Die Einförmigkeit der Urnengräber könnte den Eindruck einer Gesellschaft ohne soziale Differenzierung erwecken, aber gegen Ende der Urnenfelderzeit ändert sich dieses Bild zugunsten eines deutlich ausgeprägten Unterschieds zwischen Arm und Reich. Offensichtlich bildete sich zunehmend eine Führungsschicht heraus, die man als Kriegeradel bezeichnet. Es waren Anführer auf lokaler Ebene, seltener auch regionale Herrscher. Ihre Macht und Stellung verdankten sie vor allem der Kontrolle und Sicherung des Fernhandels. Wichtigste Handelsprodukte waren Kupfer und Zinn als Rohmaterial der Bronze, das mühsam aus den Bergwerken der Alpen und Westböhmens herantransportiert wurde. Eine weitere Machtbasis war die Kontrolle des Metallhandwerks, das ohne eine ordnende Führungsschicht nicht in Frieden arbeiten konnte.

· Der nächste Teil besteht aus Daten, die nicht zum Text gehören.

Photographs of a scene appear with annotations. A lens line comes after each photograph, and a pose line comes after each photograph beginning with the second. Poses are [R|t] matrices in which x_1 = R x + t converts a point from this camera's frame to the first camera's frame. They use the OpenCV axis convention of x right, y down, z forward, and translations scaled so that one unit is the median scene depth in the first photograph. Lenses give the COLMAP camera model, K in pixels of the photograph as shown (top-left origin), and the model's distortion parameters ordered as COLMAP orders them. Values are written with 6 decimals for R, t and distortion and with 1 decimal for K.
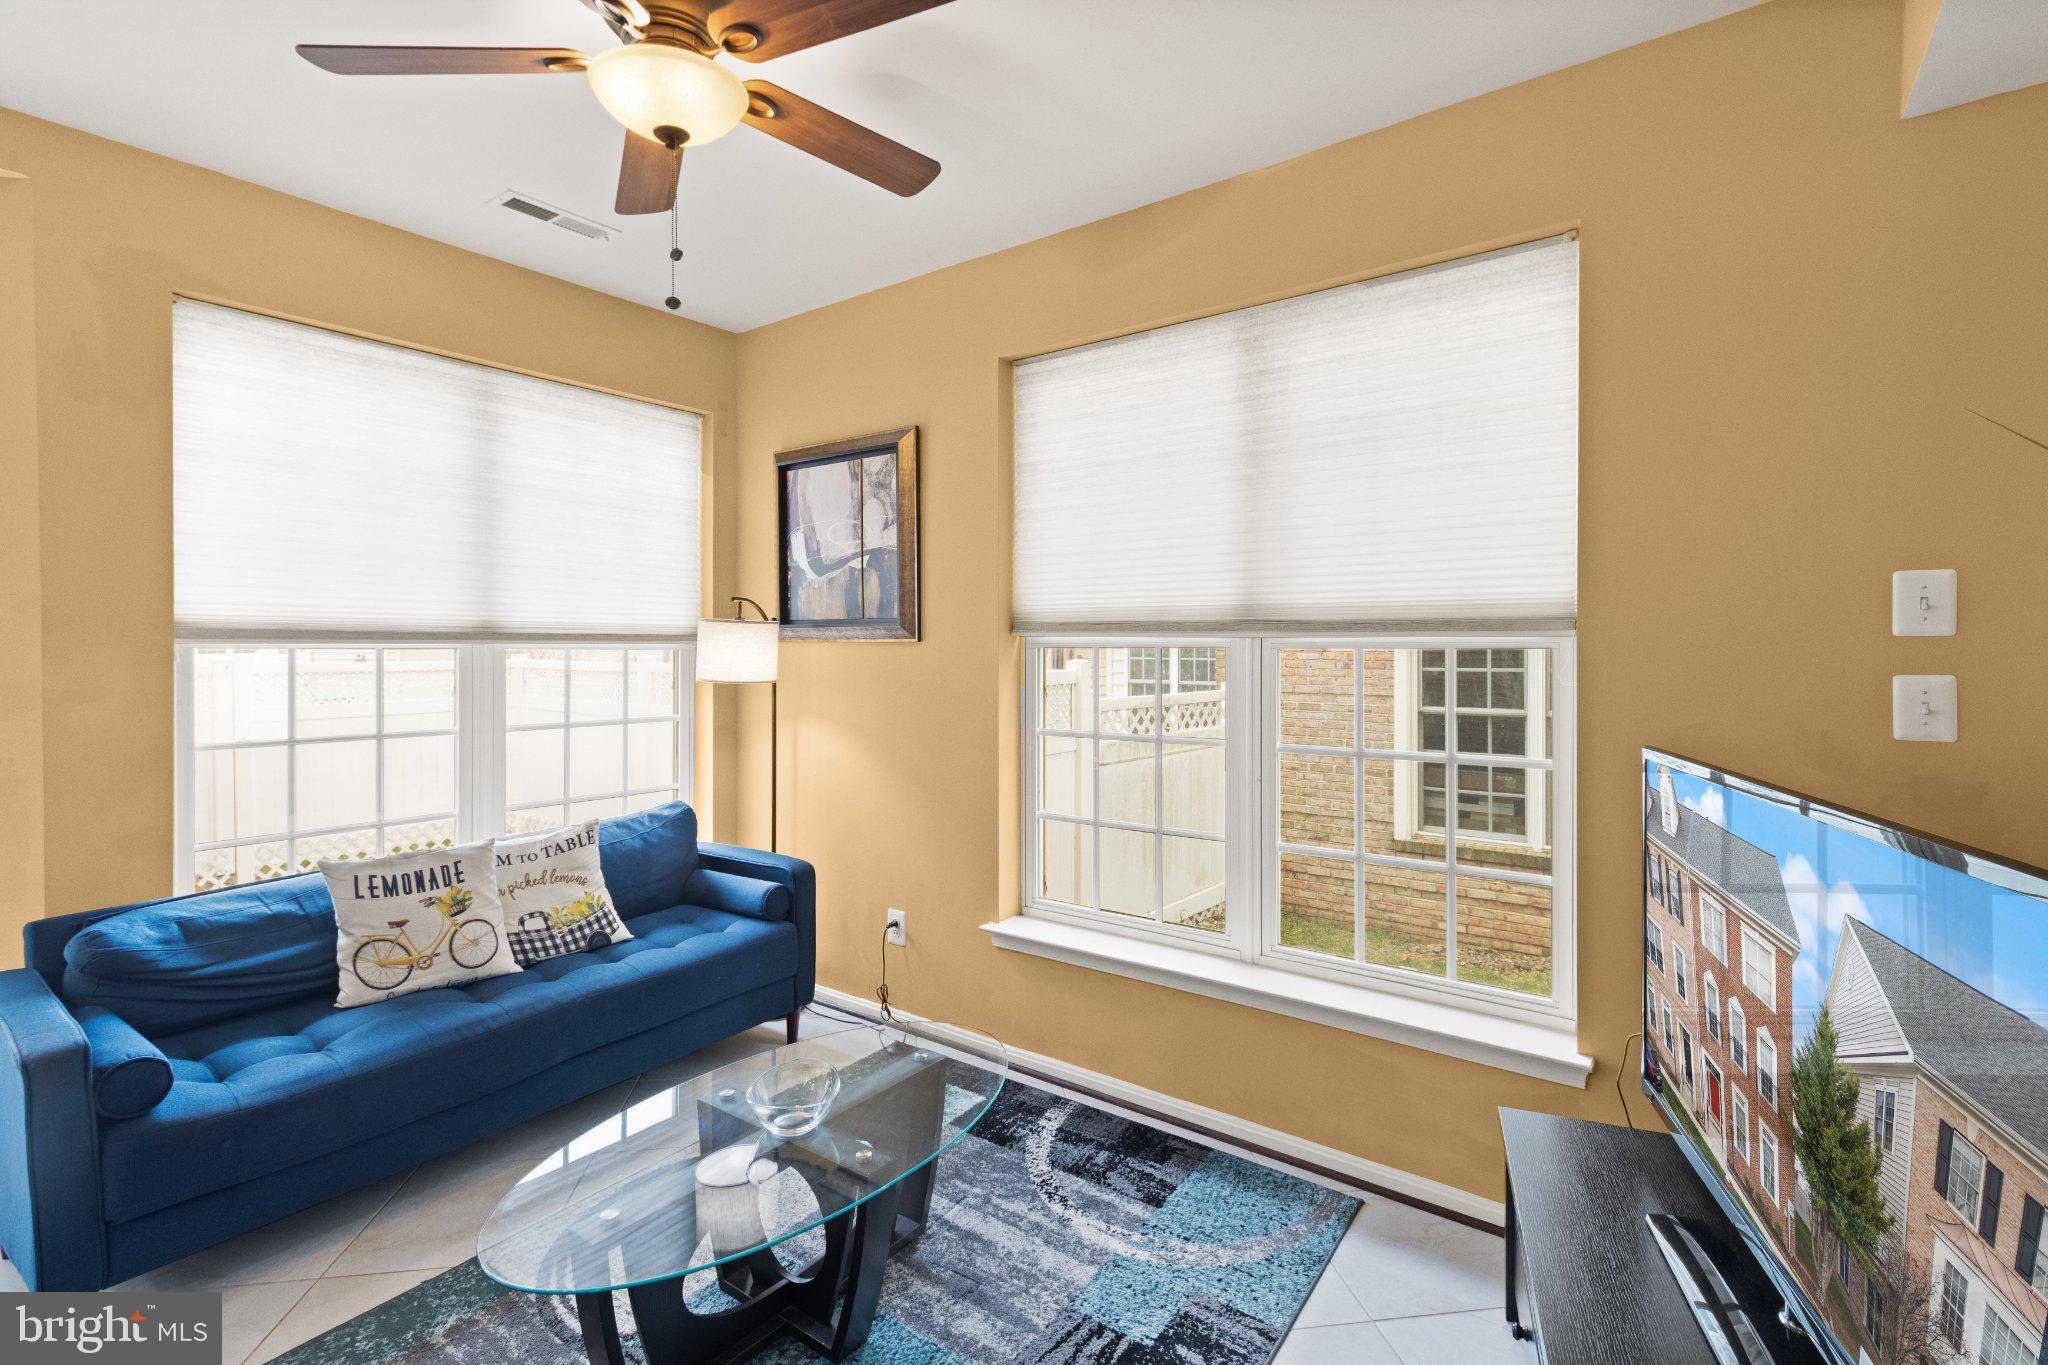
lens RADIAL K [[948.0, 0, 1026.5], [0, 948.0, 641.9], [0, 0, 1]] dist [0.003651, -0.000411]
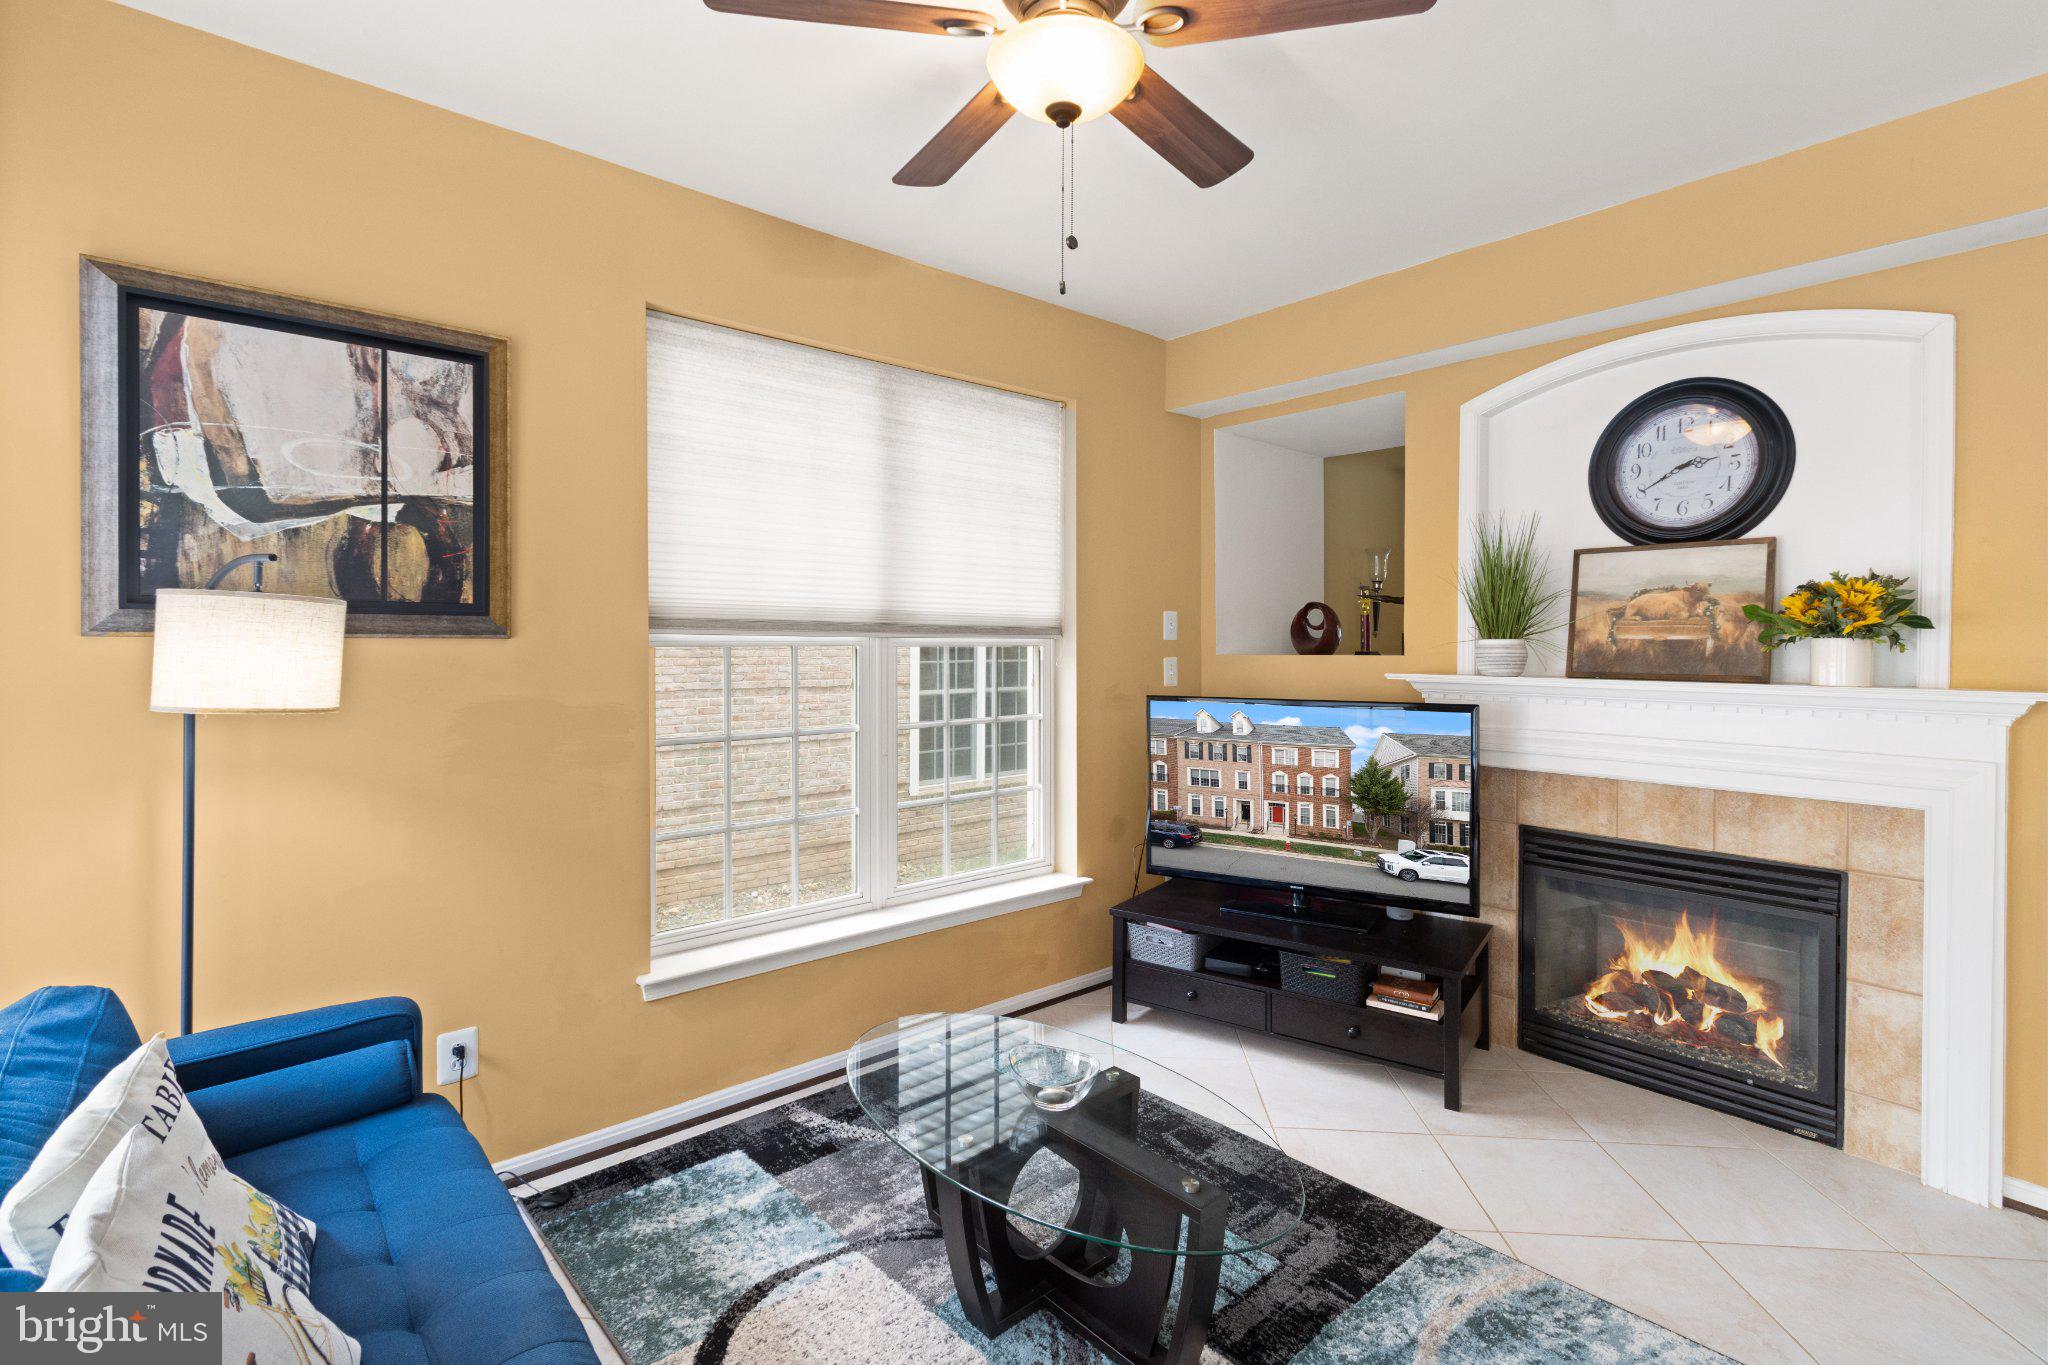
lens RADIAL K [[969.8, 0, 1008.1], [0, 969.8, 641.1], [0, 0, 1]] dist [0.002442, -0.001653]
pose [[0.209741, 0.000881, 0.977756, -0.734691], [-0.008948, 0.999959, 0.001019, -0.002662], [-0.977716, -0.008963, 0.209741, 0.463464]]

Eine absolute Seltenheit dieser Adelsschicht war der Besitz eines von Pferden gezogenen Prunkwagens zur Demonstration von Einfluss und gesellschaftlichem Rang. Es waren keine alltagstauglichen, bequemen Fahrzeuge, sondern eher »fahrende Throne«, die nur zu festlichen Anlässen benutzt wurden. In Zuchering fand man nur eine bronzene Beschläge, Konstruktionsteile und Metallreste des Pferdegeschirrs. Die Wagen selbst waren vollständig aus Holz, wahrscheinlich mit Teppichen belegt oder mit Leder ausgeschlagen. An allen Gespannen sieht man als Zierelement den Wasservogel. Pferde waren im übrigen ein Statussymbol, das sich nur wenige leisten konnten, wichtigstes Zugtier war der Ochse. Die Pferde der Urnenfelderzeit hatten mit 1,35 Meter Stockmaß etwa die Größe unserer heutigen Islandponys.
Im Gegensatz zur Bronzezeit gab es in der Urnenfelderzeit weniger Gegenstände aus Gold als zuvor. Nur in sieben von 600 Gräbern wurde Goldschmuck gefunden, auch der in der Bronzezeit äußerst beliebte Bernstein hatte Seltenheitswert. In der späten Urnenfelderzeit tauchen in den Gräbern der Führungsschicht erstmals Gegenstände aus Eisen auf. Die Kenntnis der Eisengewinnung und Eisenverarbeitung war revolutionär und führte schnell zu einem Technologieschub mit völlig neuartigen Werkzeugen – und zu einem neuen Zeitalter, der Eisenzeit.
Die Funde aus dem Zucheringer Gräberfeld vermitteln ein anschauliches Bild vom Leben in Urnenfelderzeit in Bayern; die besten Stücke sind im Stadtmuseum Ingolstadt ausgestellt.